PWMU.CO – Ketua (Umum) Pimpinan Pusat Muhammadiyah 1968-1990, KH Abdur Rozak Fakhrudin, yang lebih dikenal dengan Pak AR, merupakan sosok teduh dan meneduhkan, sejuk dan menyejukkan, dan ramah kepada siapa saja. Selain dikenal sebagai muballigh yang selalu menebar rasa kasih sayang dalam kehidupan sesama Muslim dan non-Muslim, dia juga dikenal sebagai penulis yang produktif. Karya tulisnya banyak dibukukan untuk dijadikan pedoman bagi warga Muhammadiyah. Berikut ini pwmu.co menurunkan tulisan Pak AR terkait dengan pedoman dalam pernikahan. Selamat membaca!
Bagi calon-calon pengantin/mempelai, putra-putri dari keluarga Muhammadiyah, hendaknya:
Pertama. Bertaqwa kepada Allah Yang Maha Esa. Taqwallah, hendaknya benar-benar dijadikan dasar bagi pemuda pemudi yang telah berniat dan berminat untuk menegakkan rumah tangga bahagia menurut tuntunan Islam yang telah dicontohkan dan difatwakan oleh Nabi Muhammad saw.
Kedua, Pemuda Muhammadiyah yang memilih atau mencari-cari calon istrinya dan pemudi Nasyiatul Aisyiyah yang membanding-bandingkan dan menimbang-nimbangkan lamaran yang diterimanya, hendaklah didasarkan pilihannya atau penerimaannya pemudi atau pemuda yang bertaqwa kepada Allah benar-benar. Beragama Islam benar-benar.
Artinya menjalankan agama Islam itu dengan sungguh-sungguh. Syahadat kepercayaannya, shalat yang lima waktu hendaklah sudah dikerjakan, puasa Ramadhan hendaklah sudah biasa baginya. Zakatpun telah dikeluarkan kalau ia pemuda/pemudi yang kaya. Syukur kalau sudah mengerjakan ibadah haji. Berakhlak luhur/mulia. Sesuai dengan zaman dan keperluannya diusahakan yang mempunyai akhlak perjuangan/bermental tinggi.
Sesuai dengan ide-ide yang kita tegakkan dan kita perjuangkan hendaklah pemuda/pemudi itu yang mempunyai jiwa dakwah. Beruang, berpangkat, bernasab, tampan, adalah sekunder setelah akhlak dan agama kita utamakan.

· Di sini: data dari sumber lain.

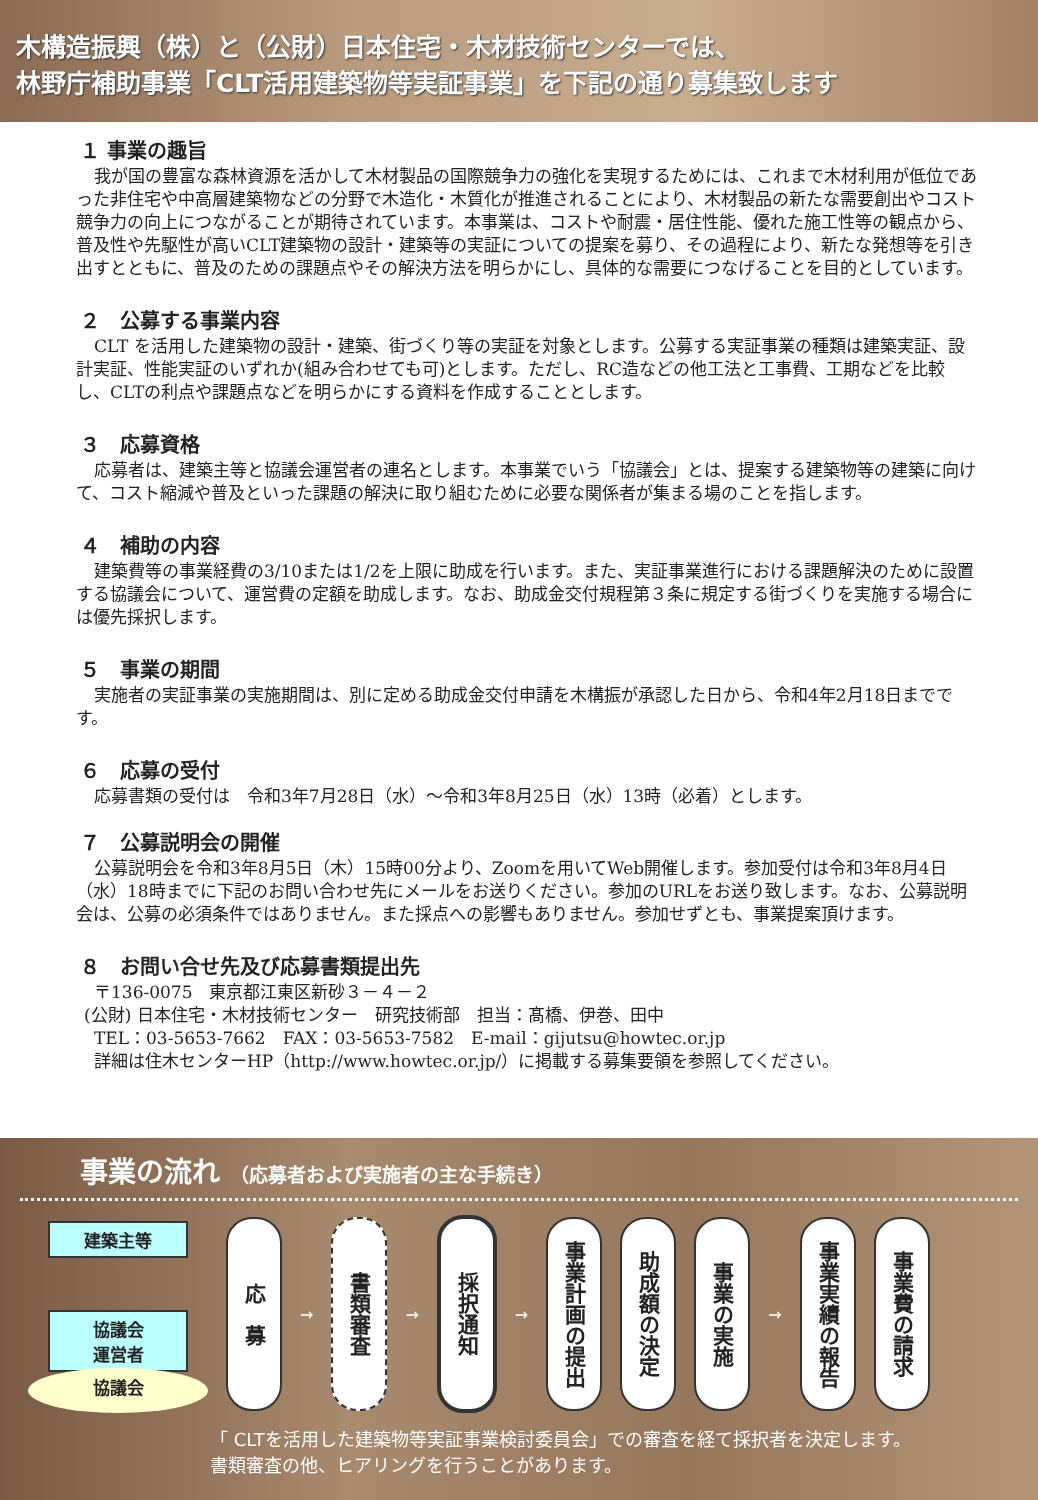木構造振興（株）と（公財）日本住宅・木材技術センターでは、
林野庁補助事業「CLT活用建築物等実証事業」を下記の通り募集致します
１ 事業の趣旨
我が国の豊富な森林資源を活かして木材製品の国際競争力の強化を実現するためには、これまで木材利用が低位であった非住宅や中高層建築物などの分野で木造化・木質化が推進されることにより、木材製品の新たな需要創出やコスト競争力の向上につながることが期待されています。本事業は、コストや耐震・居住性能、優れた施工性等の観点から、普及性や先駆性が高いCLT建築物の設計・建築等の実証についての提案を募り、その過程により、新たな発想等を引き出すとともに、普及のための課題点やその解決方法を明らかにし、具体的な需要につなげることを目的としています。
２　公募する事業内容
CLT を活用した建築物の設計・建築、街づくり等の実証を対象とします。公募する実証事業の種類は建築実証、設計実証、性能実証のいずれか(組み合わせても可)とします。ただし、RC造などの他工法と工事費、工期などを比較し、CLTの利点や課題点などを明らかにする資料を作成することとします。
３　応募資格
応募者は、建築主等と協議会運営者の連名とします。本事業でいう「協議会」とは、提案する建築物等の建築に向けて、コスト縮減や普及といった課題の解決に取り組むために必要な関係者が集まる場のことを指します。
４　補助の内容
建築費等の事業経費の3/10または1/2を上限に助成を行います。また、実証事業進行における課題解決のために設置する協議会について、運営費の定額を助成します。なお、助成金交付規程第３条に規定する街づくりを実施する場合には優先採択します。
５　事業の期間
実施者の実証事業の実施期間は、別に定める助成金交付申請を木構振が承認した日から、令和4年2月18日までです。
６　応募の受付
応募書類の受付は　令和3年7月28日（水）～令和3年8月25日（水）13時（必着）とします。
７　公募説明会の開催
公募説明会を令和3年8月5日（木）15時00分より、Zoomを用いてWeb開催します。参加受付は令和3年8月4日（水）18時までに下記のお問い合わせ先にメールをお送りください。参加のURLをお送り致します。なお、公募説明会は、公募の必須条件ではありません。また採点への影響もありません。参加せずとも、事業提案頂けます。
８　お問い合せ先及び応募書類提出先
〒136-0075　東京都江東区新砂３－４－２
(公財) 日本住宅・木材技術センター　研究技術部　担当：髙橋、伊巻、田中
TEL：03-5653-7662　FAX：03-5653-7582　E-mail：gijutsu@howtec.or.jp
詳細は住木センターHP（http://www.howtec.or.jp/）に掲載する募集要領を参照してください。
事業の流れ （応募者および実施者の主な手続き）
建築主等
協議会
運営者
協議会
応　募
→
書類審査
→
採択通知
→
事業計画の提出
助成額の決定
事業の実施
→
事業実績の報告
事業費の請求
「 CLTを活用した建築物等実証事業検討委員会」での審査を経て採択者を決定します。
書類審査の他、ヒアリングを行うことがあります。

Ketiga, bertunangan, bertukar cincin dan sebagainya, boleh-boleh saja asal saja tidak melanggar norma-norma Agama.
(Baca: Polemik Hukum Pre-Wedding dan Nikah Tanpa Restu Orangtua)
Pemuda-pemudi Muhammadiyah yang akan bertunangan dan akan bertukar cincin wajiblah mengetahui bahwa “seseorang pria” selama bukan “dengan wanita” muhrimnya atau istrinya yang telah dinikah adalah “tetap haram berduaan”, haram berpegang-pegangan, haram naik becak berdua, naik mobil berdua, naik kapal terbang berdua dan lebih haram lagi kalau sampai plesir berdua ke daerahdaerah dingin, seperti ke Kaliurang, Kopeng, Tawangmangu, Puncak, Brastagi, Malino, dan sebagainya, lalu bermalam berdua di hotel. Haram. Sungguh hal itu tidak pantas sekali bagi pemuda-pemudi keluarga Muhammadiyah, meskipun telah bertunangan atau bertukar cincin. Walaupun mahasiswa, tetap haram.